More Pelham Miniatures—Or Are They?

Miniatures that Henry Pelham painted while he lived in America are very rare. The Metropolitan Museum of Art in New York has one of Stephen Hooper; correspondence between Pelham and Hooper confirms that the artist produced such a miniature.

During the war, Pelham left Massachusetts for Ireland. The National Gallery of Ireland has a miniature Pelham painted in 1779 of Lewis Farley Johnston, a little boy who grew up to be a judge.

I suspect that Pelham’s relationship to his celebrated half-brother John Singleton Copley has made people eager to attribute more miniatures to him. The Museum of Fine Arts in Boston says this image of Peter Chardon, Jr. (1738-1766) was painted by Pelham in “about 1760”—but Henry was only eleven years old that year. (Perhaps he painted it from a 1760 Copley portrait after Chardon’s death.)

The M.F.A. also has a couple of miniatures attributed to Copley that show Henry Pelham as a grown man—or they show Copley’s brother-in-law Jonathan Clarke instead. Or maybe Pelham painted Clarke.
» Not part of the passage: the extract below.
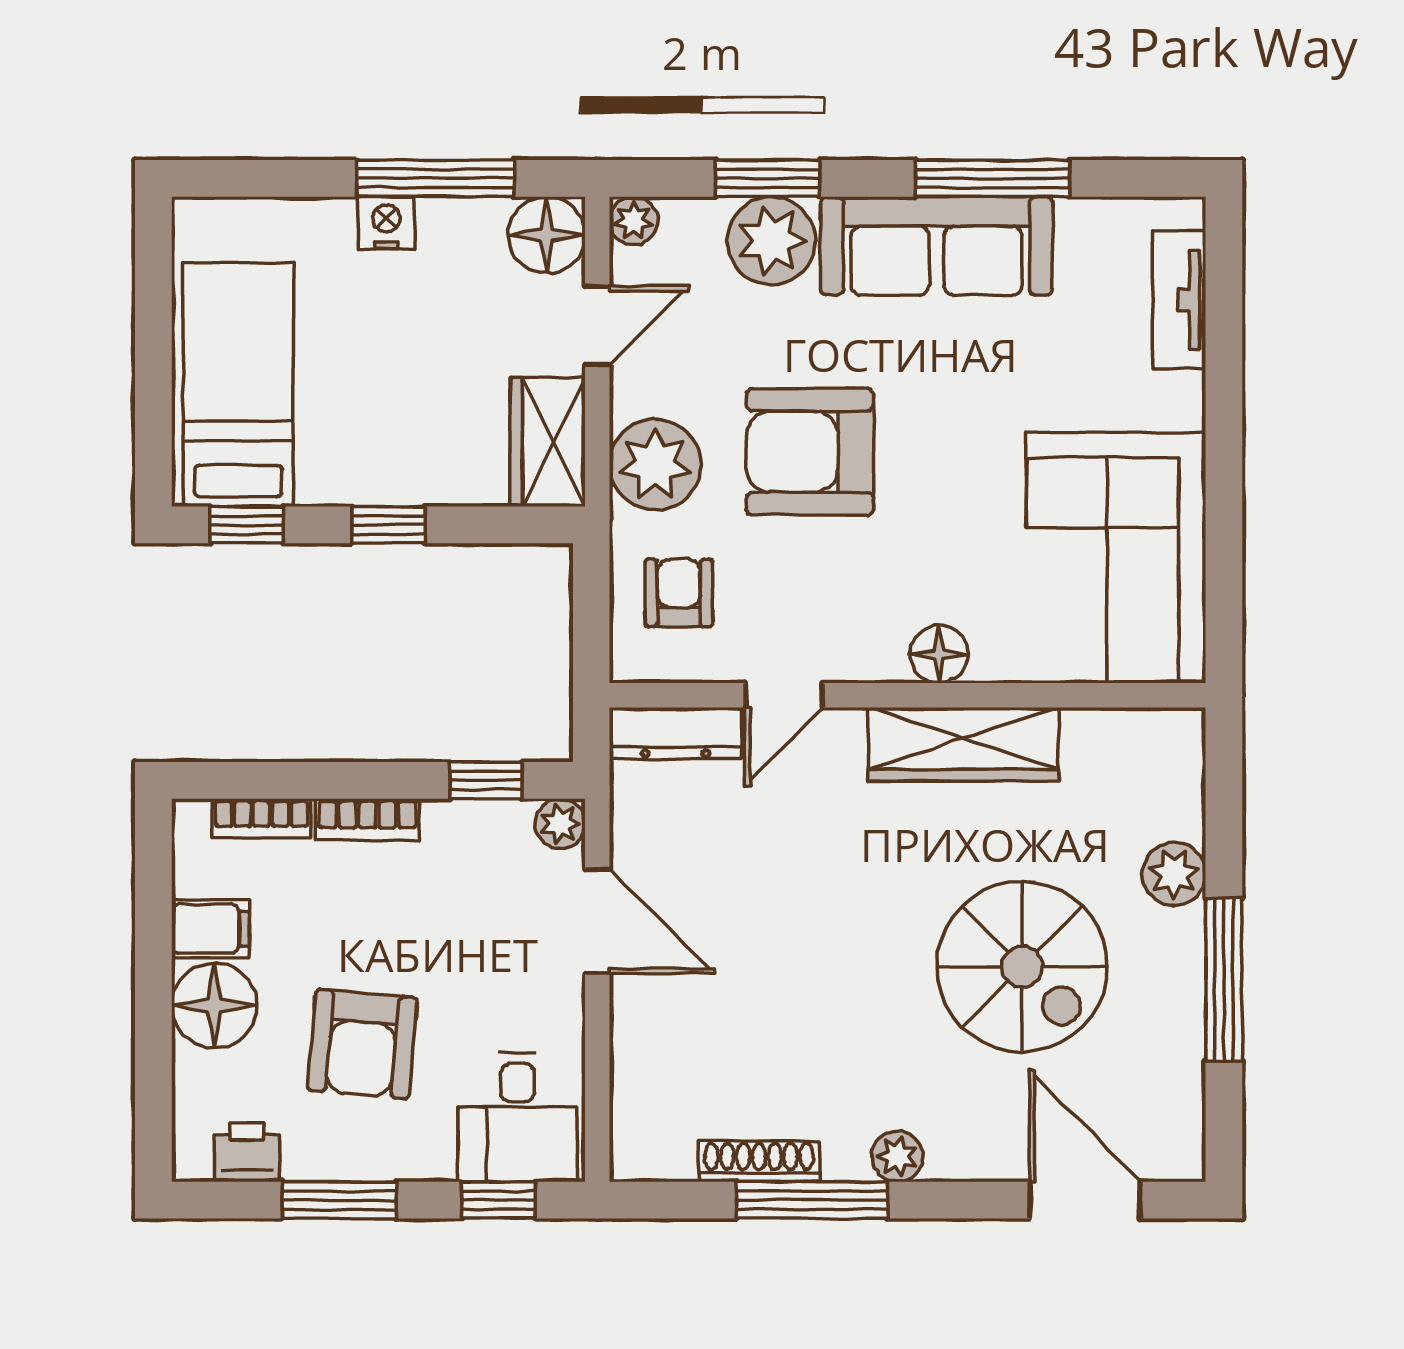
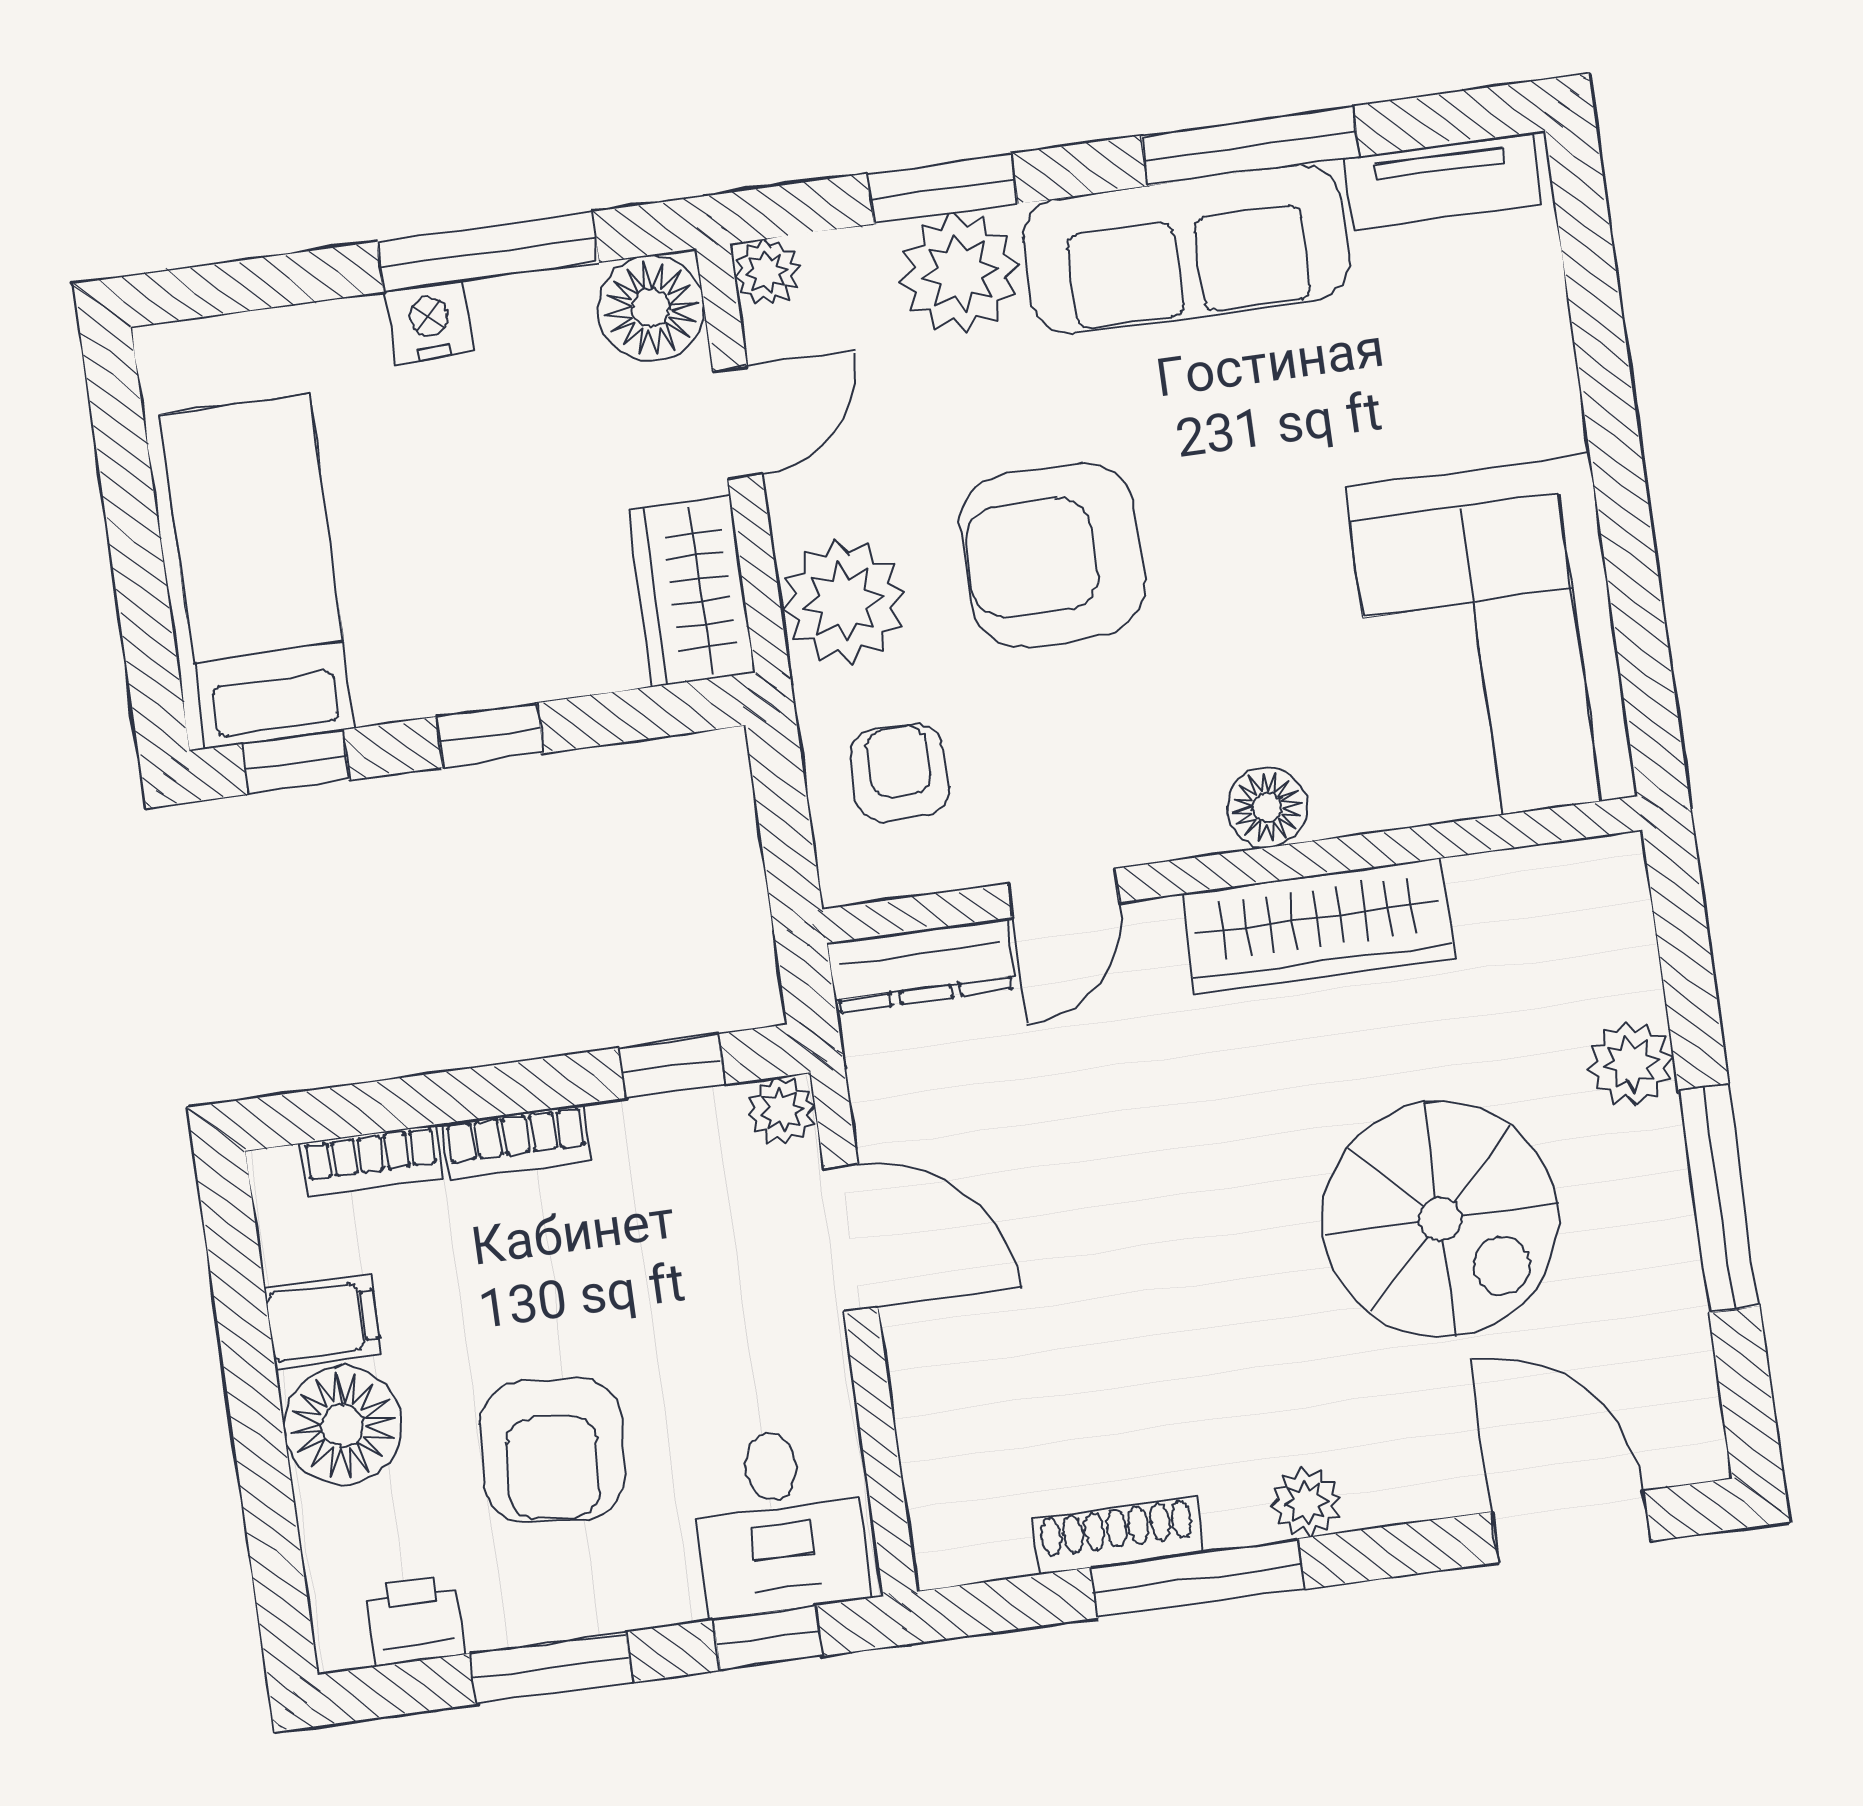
tv unit: (1179, 300) -> (1442, 182), moved, turned -90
In 2007, Freeman’s sold the miniature of Jeremiah Kahler shown above as Pelham’s work. That auction house also said that Kahler was born in Hull and “lost at sea before 1830.” In fact, according to records of the Ancient and Honorable Artillery Company, Kahler was born in Germany and “died at Boston, Feb. 2d, 1829, aged 86, extremely poor.” Period newspapers confirm both the date and the poverty.

I went looking for information on when Kahler arrived in New England. The earliest record I found of him dates from 1784, when he subscribed along with over two hundred other businessmen to improve Boston Common. The Massachusetts General Court naturalized him in November 1788 under the name Jeremiah Joachim/Joakim Khaler, which implies, but doesn’t prove, that Kahler had not been established in Massachusetts before independence. That act identified the merchant as “late a subject of the King of Denmark”; perhaps Kahler had come to Boston from the Danish West Indies.

The first newspaper advertisement I found from Kahler appeared in the Columbian Centinel in 1793. The next year he married Hannah Spear (1765-1845), and he was active in many business and charitable societies around the turn of the century. Kahler’s translations from German newspapers for the Boston press were reprinted all along the Atlantic seaboard, and he was the connection between Bostonians and Prof. Christoph Daniel Ebeling of Hamburg.

For Pelham to have painted this miniature, Kahler would have had to arrive in America before March 1776, when the artist left with the British military. It’s conceivable that the two men crossed paths somewhere else. But it seems most likely that this miniature was created by another, less interesting artist.